Explorations | Exploraciones

ERLACS invites the submission of “Explorations”, a fast-track publication meant as a niche in which emergent themes are presented and new debates are stimulated. These contributions should comply with standard academic requirements, and more importantly, should be innovative, thought-provoking and pointing toward new directions of research. Thus, contributions should be brief and incisive. They are shorter than regular articles, contain fewer references, and have clear and articulate conclusions (maximum 4000 words including notes and references). 

Purpose

“Explorations” is a fast-track, niche section that showcases emergent themes, provocative academic ideas and new debate-starters that point toward future research directions. Short, original conceptual pieces that introduce an emergent theme, propose a new conceptual framing, methodological innovation, or outline a nascent research agenda.

 

Scope and article types

Contributions are scholarly (meeting normal academic standards) and intentionally concise, innovative and aimed at stimulating further work and discussions. The aim is to stimulate debate and future research, not to present exhaustive primary data. Must be evidence-based where appropriate, but may be speculative so long as claims are clearly marked as timely and grounded in argument.

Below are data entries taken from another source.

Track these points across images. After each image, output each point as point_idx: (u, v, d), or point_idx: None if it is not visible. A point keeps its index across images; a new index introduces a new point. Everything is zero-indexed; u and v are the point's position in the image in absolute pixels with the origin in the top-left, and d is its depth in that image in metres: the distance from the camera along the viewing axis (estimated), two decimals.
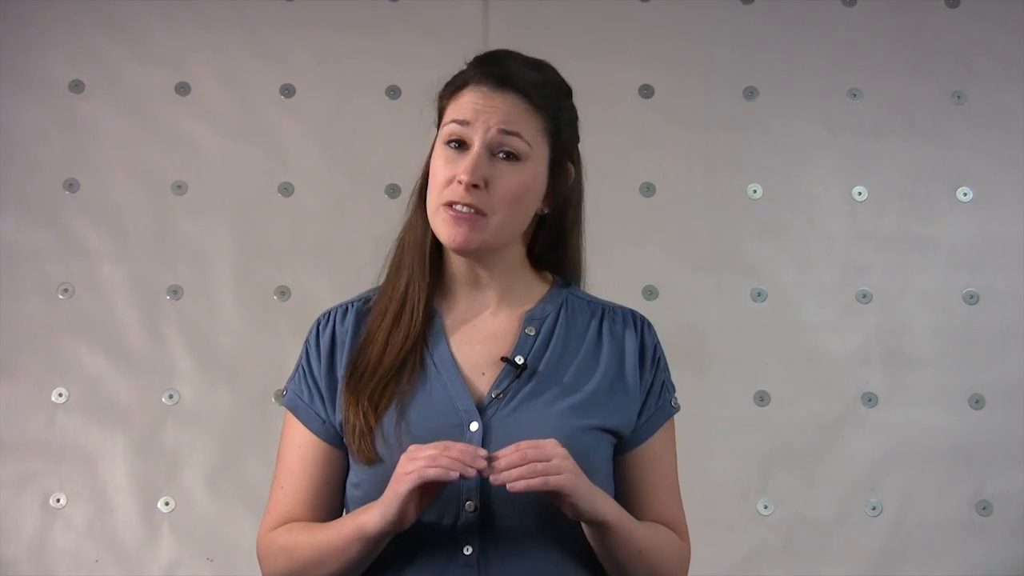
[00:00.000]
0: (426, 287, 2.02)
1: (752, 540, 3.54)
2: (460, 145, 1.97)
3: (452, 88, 2.02)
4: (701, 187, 3.69)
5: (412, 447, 1.84)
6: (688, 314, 3.60)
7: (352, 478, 1.99)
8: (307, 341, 2.07)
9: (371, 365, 1.97)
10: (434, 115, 2.07)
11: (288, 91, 3.72)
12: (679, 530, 2.04)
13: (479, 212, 1.94)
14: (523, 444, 1.83)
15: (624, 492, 2.00)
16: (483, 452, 1.82)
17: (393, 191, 3.58)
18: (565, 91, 2.08)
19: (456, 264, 2.03)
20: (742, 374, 3.60)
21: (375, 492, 1.88)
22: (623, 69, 3.72)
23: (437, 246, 2.03)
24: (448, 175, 1.95)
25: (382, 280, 2.07)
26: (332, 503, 2.01)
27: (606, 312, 2.07)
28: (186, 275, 3.64)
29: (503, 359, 1.98)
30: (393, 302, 2.02)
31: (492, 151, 1.96)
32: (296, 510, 2.00)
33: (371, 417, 1.92)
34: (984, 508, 3.56)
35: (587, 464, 1.88)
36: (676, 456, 2.07)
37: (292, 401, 2.04)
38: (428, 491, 1.84)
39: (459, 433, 1.91)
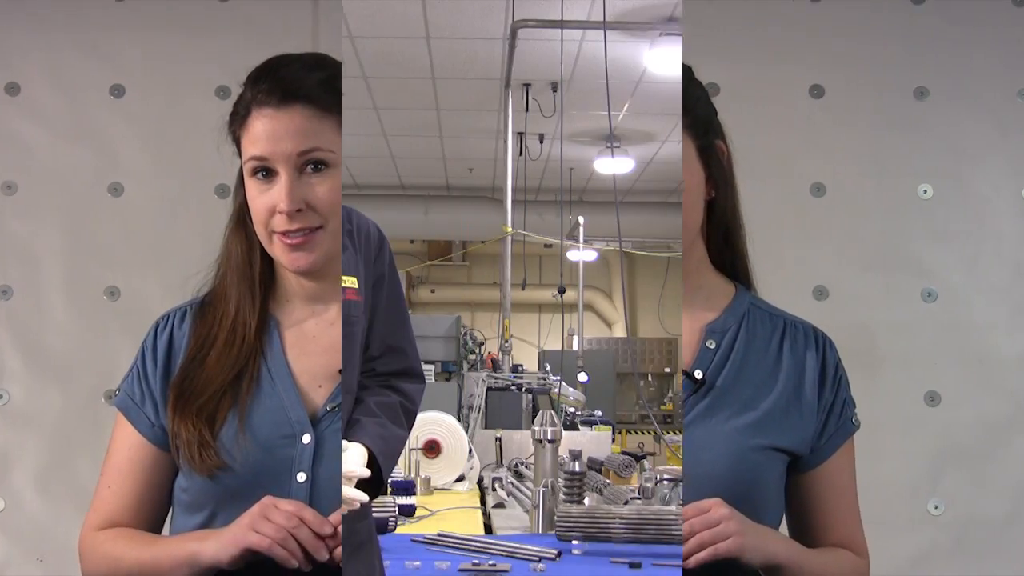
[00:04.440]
0: (256, 311, 1.96)
1: (923, 540, 3.56)
2: (267, 173, 1.88)
3: (239, 117, 1.93)
4: (871, 187, 3.70)
5: (273, 501, 1.79)
6: (858, 314, 3.62)
7: (181, 482, 1.93)
8: (144, 343, 2.01)
9: (200, 383, 1.91)
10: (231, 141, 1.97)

Intended readership: scholars and advanced students in the field, plus practitioners and policymakers with technical knowledge.

 

Length and format

  • Length: 3,000-4,000 words.
  • Abstract: 150-250 words.
  • References: concise and representative, not exhaustive. Typical range: 10–25 references
  • In case of Tables/Figures/Boxes: up to 2 combined graphical elements (figures, tables, or boxed text). Keep them simple and directly supportive of the argument.
  • Authors: no more than 4 authors unless the contribution requires more.

 

Quality criteria:

Contributions should be:

  • Innovative and thought-provoking. Present novel research angles or agendas rather than retreading established ground.
  • Scholarship and integrity. Even when speculative, claims must be supported by evidence or clearly presented as arguments.
  • Concise and incisive. Arguments must be tightly written, with clear logical flow.
  • Actionable guidance. The piece should point to concrete research directions, methods, or cases that would advance the idea. The piece should close with a short, explicit conclusion or a “next steps” section listing research directions or questions.
  • Accessibility. While scholarly written should be readable across disciplines and subfields (minimise jargon; define technical terms).

 

Selection criteria for editors and reviewers

Reviewers and editors will evaluate:

  • Originality: Is the idea novel and likely to open new debate or research directions?
  • Significance: Is the topic timely and of interest to the journal’s audience?
  • Argument quality: Are the claims logically coherent and appropriately evidenced?
  • Clarity & concision: Is the manuscript well organised and readable within the length constraints?
  • Ethics & transparency: Appropriate referencing and absence of plagiarism.

 

Practical author guidance (how to write a successful Explorations piece)

  • Start with a 2–3 sentences that state the novel idea, claim or question.
  • Provide a short background (≤2 paragraphs) that situates the issue.
  • Devote the body to the main argument, structured as a few headed sections if useful.
  • Use subheadings and signposting so readers and reviewers can quickly follow the logic.
  • End with a concise Conclusions & Next Steps section listing 3–6 concrete future research directions.
  • Keep references tight — cite only the most influential and recent works (10-25 maximum).